The female Hot Shots I talked to said they were prouder of their time on the Los Padres crew than anything else they have achieved. Diane Pryce is now an air-tactical supervisor in Utah, flying over fires to make sure retardant drops hit their marks and crews stay safe. Working for the “shots,” she says, instilled an attitude -- “Be professional and pull your own weight” -- that has earned her respect at every step as she advanced to become the first woman smoke jumper in California and then Alaska, following a Los Padres Hot Shot who became the first female smoke jumper in the United States.

It’s telling, though, that Pryce does not weigh the worth of the crew and its leaders solely by what they have done for her gender. “I’ve watched them make men, good men, out of a lot of boys,” she says.

The Forest Service brass for California are still weighing what to do about the crew-buggy affair.
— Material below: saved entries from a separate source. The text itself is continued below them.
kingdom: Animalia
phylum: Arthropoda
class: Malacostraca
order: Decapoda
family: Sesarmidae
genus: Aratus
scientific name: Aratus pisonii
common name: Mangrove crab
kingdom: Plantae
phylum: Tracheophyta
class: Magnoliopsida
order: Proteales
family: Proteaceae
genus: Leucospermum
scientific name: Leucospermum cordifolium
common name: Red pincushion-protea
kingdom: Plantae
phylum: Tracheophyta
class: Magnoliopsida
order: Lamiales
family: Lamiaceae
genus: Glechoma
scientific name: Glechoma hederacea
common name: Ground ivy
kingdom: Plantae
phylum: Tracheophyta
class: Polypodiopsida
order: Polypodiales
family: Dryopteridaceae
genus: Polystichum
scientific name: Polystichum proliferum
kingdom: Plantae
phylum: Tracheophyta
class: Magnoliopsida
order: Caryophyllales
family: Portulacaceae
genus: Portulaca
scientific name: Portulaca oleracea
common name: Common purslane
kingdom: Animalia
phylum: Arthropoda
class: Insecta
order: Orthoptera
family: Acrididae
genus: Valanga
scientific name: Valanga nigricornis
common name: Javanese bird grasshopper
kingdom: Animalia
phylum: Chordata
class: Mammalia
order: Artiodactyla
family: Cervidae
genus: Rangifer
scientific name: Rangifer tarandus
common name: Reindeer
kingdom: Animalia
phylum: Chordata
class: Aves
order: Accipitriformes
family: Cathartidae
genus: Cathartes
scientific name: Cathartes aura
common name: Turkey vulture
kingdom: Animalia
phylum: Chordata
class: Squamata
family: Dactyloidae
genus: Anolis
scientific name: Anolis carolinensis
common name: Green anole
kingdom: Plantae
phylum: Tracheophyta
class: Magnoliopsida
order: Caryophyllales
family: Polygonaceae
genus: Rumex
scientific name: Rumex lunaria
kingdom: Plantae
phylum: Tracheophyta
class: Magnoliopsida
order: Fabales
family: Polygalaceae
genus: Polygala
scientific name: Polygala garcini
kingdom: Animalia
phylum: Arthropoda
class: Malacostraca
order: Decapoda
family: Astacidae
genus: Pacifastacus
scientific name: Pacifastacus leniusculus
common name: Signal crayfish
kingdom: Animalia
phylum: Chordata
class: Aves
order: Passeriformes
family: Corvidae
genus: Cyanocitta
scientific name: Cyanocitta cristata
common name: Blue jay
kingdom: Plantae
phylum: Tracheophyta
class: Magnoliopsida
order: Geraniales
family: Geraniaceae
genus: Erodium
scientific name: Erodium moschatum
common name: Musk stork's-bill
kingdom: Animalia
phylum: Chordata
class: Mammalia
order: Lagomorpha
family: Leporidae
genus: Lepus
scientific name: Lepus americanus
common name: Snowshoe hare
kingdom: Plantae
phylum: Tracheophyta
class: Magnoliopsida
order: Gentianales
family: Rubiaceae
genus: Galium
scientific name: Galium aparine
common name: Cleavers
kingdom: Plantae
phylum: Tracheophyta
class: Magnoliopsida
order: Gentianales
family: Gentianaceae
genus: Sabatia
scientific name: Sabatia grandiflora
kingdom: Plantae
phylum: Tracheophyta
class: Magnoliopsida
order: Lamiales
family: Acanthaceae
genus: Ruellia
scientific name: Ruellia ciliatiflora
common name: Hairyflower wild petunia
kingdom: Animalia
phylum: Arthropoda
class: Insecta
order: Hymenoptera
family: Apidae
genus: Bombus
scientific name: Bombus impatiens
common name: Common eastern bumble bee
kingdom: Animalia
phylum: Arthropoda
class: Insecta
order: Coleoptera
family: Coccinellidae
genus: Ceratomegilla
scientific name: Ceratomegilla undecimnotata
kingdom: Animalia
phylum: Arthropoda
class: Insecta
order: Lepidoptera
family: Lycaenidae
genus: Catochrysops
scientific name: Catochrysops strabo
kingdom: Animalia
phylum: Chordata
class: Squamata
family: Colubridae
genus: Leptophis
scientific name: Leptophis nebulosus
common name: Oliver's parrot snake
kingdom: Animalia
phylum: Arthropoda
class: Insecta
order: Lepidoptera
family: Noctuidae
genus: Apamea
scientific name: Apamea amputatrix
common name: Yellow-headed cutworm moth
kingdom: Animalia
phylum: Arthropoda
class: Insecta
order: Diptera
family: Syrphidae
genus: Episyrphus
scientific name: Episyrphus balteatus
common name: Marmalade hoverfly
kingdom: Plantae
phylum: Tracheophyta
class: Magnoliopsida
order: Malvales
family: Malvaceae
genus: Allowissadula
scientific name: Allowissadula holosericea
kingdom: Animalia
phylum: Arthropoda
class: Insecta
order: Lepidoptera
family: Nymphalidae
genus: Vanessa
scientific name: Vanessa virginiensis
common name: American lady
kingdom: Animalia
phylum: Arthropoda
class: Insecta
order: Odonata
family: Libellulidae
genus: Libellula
They have reprimanded the Hot Shots’ leaders and ordered statewide training to make it clear that sexual harassment won’t be tolerated. They also launched an investigation. If it turns out that someone did something worse than post raunchy pictures -- something that actually hurt an employee or made it harder for a woman to do her job -- the agency should discipline the culprit accordingly.

But before firing good leaders or disbanding a whole crew because a few critics are offended by pictures they had no reason to see, Forest Service muckety-mucks should talk to the women who say the Los Padres Hot Shots made them better firefighters -- indeed, better people. The Forest Service, as a federal agency, should set an example for the working world by judging the Los Padres crew not on such abstract criteria as perceived sexism but by how it treats the individual men and women willing to endure its unadulterated toughening rituals -- which, paradoxically, prove gentling in the end.